*** Document section Section Begins ***

Rapid Whole-Genome Sequencing in a Neonatal MRSA Outbreak

Although rapid whole-genome sequencing has been successfully used as a research tool with discriminatory power in outbreaks, it is also potentially useful for its possible clinical utility in a diagnostic setting. A compelling target is invasive methicillin-resistant Staphylococcus aureus (MRSA) infection, a major public health problem related primarily to healthcare.

In 2005, an estimated 94,360 invasive MRSA infections (including 18,900 hospital-acquired cases of bacteremia) occurred in the United States; those 94,360 infections were associated with 18,650 deaths. Hospital stays for MRSA infections are costly compared with all other stays, and usually require twice the length of hospitalization.

It has been shown that whole-genome sequencing can be used to describe the intercontinental and local transmission of MRSA, however, the inability to provide sequence data within a clinically relevant time frame has been an obstacle for application in the clinical setting. In this retrospective investigation of a 2009 MRSA outbreak in an intensive-care unit in the United Kingdom [N Engl J Med. 2012;366(24):2267-2275], the authors used a rapid-sequencing platform to overcome the temporal barrier.

In 2009, an infant (Patient 1, the index case), who was colonized with MRSA, was admitted to the Rosie Hospital in Cambridge, where a 17-bassinet NICU and a 10-bassinet Special Care Baby Unit (SCBU) are located. All infants admitted to these units are screened for MRSA carriage on admission and then weekly thereafter.

The antibiogram of the MRSA isolate revealed differences from the prevalent MRSA clone in the authors’ hospital and across the United Kingdom (the epidemic MRSA clone EMRSA-15, sequence type 22, typically resistant to cefoxitin, erythromycin, and ciprofloxacin): the isolate from Patient 1 was also resistant to gentamicin and mupirocin. Infection-control measures were initiated, and a decolonization protocol undertaken, but this failed to eradicate MRSA colonization.

*** Document section Section Ends ***

*Directions*
1. Print the part of the MRSA outbreak text that begins at the words "Although rapid whole-genome" and stops after the words "length of hospitalization.".
2. In the MRSA outbreak text's account of the antibiogram, which antibiotics are reported as ones to which resistance was found? List them all.

*** Exercise data Section Begins ***

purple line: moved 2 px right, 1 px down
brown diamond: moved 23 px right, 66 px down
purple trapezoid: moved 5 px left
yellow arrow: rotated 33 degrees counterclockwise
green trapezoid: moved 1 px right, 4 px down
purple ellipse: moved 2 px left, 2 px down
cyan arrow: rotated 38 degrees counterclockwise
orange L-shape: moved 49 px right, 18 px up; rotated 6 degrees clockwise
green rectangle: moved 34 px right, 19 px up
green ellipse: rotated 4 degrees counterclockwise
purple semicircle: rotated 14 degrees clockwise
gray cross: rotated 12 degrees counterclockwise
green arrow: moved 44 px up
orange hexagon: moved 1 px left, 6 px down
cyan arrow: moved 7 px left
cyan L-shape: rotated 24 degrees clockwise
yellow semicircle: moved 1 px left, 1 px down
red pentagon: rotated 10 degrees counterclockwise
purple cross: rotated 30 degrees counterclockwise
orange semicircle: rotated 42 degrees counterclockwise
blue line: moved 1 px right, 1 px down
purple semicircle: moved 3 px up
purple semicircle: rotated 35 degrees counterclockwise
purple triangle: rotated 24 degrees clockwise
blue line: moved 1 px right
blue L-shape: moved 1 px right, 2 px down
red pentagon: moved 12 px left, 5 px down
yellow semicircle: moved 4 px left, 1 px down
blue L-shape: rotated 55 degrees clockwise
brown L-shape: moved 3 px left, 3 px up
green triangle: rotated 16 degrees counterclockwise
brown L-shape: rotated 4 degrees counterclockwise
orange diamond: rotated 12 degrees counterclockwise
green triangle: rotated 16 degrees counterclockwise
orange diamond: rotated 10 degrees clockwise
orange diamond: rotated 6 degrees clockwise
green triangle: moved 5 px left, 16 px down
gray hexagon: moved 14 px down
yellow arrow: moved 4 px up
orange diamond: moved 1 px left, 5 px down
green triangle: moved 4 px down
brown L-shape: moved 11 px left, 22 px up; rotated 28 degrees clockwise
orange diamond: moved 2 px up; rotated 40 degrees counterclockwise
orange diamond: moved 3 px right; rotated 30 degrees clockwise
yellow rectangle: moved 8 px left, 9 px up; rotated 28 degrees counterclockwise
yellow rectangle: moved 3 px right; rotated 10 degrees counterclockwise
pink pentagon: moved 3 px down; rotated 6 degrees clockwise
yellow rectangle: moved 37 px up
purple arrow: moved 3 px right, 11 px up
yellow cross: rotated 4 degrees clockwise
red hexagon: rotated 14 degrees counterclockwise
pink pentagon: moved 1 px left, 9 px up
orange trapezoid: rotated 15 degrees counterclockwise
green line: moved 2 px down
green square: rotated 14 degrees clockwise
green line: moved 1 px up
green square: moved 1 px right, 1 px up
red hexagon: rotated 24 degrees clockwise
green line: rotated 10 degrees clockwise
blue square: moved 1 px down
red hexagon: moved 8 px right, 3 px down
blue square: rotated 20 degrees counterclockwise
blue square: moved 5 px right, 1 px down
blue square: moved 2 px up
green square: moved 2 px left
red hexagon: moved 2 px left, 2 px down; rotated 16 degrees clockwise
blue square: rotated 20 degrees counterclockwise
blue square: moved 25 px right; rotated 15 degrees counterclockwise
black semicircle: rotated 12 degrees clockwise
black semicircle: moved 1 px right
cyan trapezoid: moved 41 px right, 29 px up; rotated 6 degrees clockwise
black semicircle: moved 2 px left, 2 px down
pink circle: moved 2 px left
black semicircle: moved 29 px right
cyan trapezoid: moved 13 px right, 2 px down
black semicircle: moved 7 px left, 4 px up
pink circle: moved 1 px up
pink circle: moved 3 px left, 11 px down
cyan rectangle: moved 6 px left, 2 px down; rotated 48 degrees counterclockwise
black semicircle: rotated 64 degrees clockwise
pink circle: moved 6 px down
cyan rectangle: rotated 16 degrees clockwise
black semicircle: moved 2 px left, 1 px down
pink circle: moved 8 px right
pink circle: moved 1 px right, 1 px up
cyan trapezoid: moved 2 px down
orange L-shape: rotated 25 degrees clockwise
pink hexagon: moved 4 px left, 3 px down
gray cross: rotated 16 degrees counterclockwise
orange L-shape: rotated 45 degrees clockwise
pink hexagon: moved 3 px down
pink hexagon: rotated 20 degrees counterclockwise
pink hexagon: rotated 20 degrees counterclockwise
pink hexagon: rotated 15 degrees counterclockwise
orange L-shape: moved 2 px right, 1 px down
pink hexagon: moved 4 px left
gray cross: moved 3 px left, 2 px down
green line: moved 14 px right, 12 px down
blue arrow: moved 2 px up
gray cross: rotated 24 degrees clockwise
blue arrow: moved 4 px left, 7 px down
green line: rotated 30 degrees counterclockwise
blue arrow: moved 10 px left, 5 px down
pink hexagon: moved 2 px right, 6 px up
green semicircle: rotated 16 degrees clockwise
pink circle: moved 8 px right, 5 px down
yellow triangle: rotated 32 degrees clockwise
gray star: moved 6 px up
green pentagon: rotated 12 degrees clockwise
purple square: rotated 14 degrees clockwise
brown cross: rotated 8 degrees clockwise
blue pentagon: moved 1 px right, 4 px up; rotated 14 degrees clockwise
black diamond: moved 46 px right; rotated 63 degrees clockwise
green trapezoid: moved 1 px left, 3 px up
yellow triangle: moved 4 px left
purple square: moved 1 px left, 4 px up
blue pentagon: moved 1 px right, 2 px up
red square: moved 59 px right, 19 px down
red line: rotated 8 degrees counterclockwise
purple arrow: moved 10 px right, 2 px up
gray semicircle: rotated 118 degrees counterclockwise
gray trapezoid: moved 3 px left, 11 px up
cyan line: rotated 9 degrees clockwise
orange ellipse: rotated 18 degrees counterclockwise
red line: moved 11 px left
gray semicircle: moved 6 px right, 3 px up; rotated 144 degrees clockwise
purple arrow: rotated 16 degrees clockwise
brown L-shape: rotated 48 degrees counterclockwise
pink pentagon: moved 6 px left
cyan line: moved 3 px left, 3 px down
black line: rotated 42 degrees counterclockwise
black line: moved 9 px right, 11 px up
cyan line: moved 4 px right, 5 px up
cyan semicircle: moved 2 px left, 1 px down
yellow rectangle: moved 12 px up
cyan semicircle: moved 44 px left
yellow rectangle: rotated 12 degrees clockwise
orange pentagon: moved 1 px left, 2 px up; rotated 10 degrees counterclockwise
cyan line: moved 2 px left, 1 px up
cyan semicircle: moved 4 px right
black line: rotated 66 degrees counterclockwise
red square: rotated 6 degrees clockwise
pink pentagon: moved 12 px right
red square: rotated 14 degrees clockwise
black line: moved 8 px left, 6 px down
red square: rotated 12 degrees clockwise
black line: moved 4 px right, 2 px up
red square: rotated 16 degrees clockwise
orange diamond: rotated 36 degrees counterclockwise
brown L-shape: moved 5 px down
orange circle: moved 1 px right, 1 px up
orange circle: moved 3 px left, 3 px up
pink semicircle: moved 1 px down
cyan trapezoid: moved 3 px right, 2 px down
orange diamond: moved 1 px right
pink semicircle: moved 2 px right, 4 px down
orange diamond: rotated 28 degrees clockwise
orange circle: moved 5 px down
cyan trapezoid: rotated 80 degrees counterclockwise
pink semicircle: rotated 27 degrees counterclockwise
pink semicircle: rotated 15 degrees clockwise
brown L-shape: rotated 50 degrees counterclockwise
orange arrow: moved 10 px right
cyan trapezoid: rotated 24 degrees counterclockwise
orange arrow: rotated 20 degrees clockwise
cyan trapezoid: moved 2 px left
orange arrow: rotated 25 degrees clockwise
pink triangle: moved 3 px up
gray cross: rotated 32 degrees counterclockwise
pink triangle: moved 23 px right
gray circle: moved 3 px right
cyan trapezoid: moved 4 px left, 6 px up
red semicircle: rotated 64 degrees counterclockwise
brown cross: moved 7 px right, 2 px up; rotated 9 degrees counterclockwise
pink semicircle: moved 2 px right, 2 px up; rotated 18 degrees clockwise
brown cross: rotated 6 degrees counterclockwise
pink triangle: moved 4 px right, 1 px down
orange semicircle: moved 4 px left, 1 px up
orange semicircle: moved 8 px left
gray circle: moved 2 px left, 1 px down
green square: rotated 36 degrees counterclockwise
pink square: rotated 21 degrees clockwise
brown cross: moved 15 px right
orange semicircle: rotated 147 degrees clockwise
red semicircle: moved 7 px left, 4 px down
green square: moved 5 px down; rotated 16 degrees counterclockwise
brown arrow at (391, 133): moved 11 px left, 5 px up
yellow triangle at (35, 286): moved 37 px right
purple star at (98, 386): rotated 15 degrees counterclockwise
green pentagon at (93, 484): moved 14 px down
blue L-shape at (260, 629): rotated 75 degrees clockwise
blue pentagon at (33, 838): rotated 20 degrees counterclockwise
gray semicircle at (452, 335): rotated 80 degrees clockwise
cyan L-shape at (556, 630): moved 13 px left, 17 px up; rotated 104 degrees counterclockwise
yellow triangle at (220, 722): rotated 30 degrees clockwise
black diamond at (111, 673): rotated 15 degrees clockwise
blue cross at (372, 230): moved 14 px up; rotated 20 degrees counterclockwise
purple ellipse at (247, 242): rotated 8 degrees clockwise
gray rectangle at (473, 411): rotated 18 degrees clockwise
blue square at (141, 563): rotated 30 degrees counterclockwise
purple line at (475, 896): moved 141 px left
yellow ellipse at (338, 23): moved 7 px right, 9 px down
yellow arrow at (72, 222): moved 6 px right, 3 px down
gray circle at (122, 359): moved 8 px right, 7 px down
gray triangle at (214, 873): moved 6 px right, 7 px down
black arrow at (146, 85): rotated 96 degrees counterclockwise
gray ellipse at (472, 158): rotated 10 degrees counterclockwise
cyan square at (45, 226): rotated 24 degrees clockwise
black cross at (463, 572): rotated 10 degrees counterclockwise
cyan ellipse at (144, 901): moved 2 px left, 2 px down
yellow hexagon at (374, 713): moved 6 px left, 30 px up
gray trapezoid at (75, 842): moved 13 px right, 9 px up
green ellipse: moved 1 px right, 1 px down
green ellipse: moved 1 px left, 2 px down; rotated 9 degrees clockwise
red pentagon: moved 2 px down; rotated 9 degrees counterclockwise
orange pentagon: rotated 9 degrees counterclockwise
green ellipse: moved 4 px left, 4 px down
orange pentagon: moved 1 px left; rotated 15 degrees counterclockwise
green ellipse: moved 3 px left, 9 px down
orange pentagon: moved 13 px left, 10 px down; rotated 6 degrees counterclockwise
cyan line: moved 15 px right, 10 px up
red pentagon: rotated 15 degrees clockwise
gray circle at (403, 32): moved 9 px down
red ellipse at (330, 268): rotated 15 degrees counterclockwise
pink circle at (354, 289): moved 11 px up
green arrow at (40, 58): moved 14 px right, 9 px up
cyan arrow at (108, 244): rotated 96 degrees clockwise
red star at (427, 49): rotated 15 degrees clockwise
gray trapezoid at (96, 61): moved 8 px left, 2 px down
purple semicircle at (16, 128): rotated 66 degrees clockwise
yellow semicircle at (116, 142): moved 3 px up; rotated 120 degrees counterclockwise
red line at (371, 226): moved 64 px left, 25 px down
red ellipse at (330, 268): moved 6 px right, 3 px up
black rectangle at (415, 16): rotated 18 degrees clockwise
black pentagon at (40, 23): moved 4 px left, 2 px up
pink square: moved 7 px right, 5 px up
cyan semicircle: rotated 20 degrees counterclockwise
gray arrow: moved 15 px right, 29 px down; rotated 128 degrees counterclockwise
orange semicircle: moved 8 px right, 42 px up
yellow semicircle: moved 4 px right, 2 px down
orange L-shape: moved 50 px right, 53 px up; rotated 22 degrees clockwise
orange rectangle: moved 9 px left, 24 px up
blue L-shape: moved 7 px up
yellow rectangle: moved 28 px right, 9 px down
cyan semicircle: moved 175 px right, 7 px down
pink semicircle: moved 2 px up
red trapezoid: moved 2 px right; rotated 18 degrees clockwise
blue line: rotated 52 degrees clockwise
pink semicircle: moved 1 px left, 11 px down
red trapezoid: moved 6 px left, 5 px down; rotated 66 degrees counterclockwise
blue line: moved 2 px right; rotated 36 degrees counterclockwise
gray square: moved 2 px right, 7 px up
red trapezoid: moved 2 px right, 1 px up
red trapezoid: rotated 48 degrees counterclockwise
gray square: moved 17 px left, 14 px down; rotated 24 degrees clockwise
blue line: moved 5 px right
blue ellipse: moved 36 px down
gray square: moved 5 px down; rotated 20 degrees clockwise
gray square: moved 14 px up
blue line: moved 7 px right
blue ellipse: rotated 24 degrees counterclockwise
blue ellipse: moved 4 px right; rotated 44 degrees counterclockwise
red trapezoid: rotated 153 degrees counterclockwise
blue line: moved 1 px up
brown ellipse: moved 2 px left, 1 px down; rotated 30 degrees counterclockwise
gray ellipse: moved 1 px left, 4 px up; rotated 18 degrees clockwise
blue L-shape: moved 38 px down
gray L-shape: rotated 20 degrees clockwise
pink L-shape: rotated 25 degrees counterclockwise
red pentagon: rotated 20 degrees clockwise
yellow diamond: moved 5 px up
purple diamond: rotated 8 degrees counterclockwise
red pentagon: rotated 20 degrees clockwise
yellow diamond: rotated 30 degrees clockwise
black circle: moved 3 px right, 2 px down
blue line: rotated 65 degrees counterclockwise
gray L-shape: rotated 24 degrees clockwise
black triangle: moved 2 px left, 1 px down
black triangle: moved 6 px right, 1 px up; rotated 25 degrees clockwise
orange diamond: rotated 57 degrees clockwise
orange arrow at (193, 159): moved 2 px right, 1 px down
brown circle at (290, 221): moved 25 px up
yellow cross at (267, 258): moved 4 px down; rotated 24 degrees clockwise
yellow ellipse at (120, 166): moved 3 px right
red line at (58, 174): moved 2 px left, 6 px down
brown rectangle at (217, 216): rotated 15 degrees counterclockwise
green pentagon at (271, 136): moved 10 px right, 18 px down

*** Exercise data Section Ends ***

*Expected results*
1.
Although rapid whole-genome sequencing has been successfully used as a research tool with discriminatory power in outbreaks, it is also potentially useful for its possible clinical utility in a diagnostic setting. A compelling target is invasive methicillin-resistant Staphylococcus aureus (MRSA) infection, a major public health problem related primarily to healthcare.

In 2005, an estimated 94,360 invasive MRSA infections (including 18,900 hospital-acquired cases of bacteremia) occurred in the United States; those 94,360 infections were associated with 18,650 deaths. Hospital stays for MRSA infections are costly compared with all other stays, and usually require twice the length of hospitalization.

2. Cefoxitin, erythromycin, ciprofloxacin, gentamicin, mupirocin